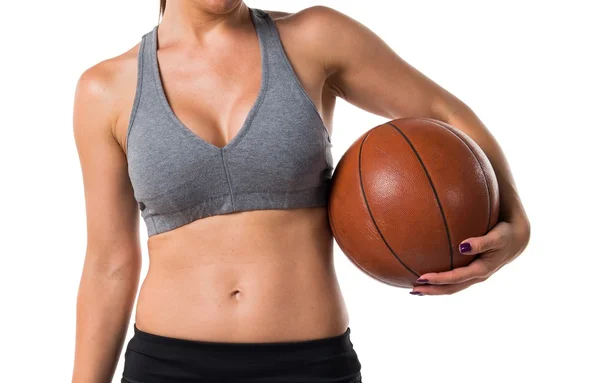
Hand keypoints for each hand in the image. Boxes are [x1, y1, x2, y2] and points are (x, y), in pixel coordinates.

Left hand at [409, 216, 529, 295]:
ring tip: (415, 289)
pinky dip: (440, 281)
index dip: (438, 280)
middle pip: (451, 289)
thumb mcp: (497, 237)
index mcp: (482, 270)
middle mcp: (477, 277)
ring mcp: (474, 276)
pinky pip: (454, 279)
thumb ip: (481, 242)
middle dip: (432, 291)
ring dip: (435, 289)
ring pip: (452, 287)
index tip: (421, 278)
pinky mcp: (472, 272)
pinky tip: (427, 276)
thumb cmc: (505, 235)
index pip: (456, 279)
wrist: (517, 240)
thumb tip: (462, 246)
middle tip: (413, 290)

_ _ _ _ _ _ _

▶ TASK GOAL: The entries above, every one of them, should be retyped exactly, with no pictures carried over.

▶ SOLUTION FOR THIS EXERCISE:
Hand keypoints for each hand in the image. Boxes are [x1, y1, x2, y2] and points are (x, y), in pixel coordinates.

Left hand at [409, 216, 529, 295]:
ring tip: (415, 289)
pinky dip: (440, 281)
index dip: (438, 280)
middle pip: (451, 289)
thumb mcp: (497, 237)
index mcp: (482, 270)
middle mcp: (477, 277)
ring mcp: (474, 276)
pinky pip: (454, 279)
thumb ip: (481, 242)
middle dip: (432, 291)
ring dip: (435, 289)
ring pip: (452, 287)
index tip: (421, 278)
pinky mcp: (472, 272)
pinky tip: (427, 276)
thumb cmc: (505, 235)
index pip: (456, 279)
wrist: (517, 240)
thumb tip: (462, 246)
middle tip: (413, 290)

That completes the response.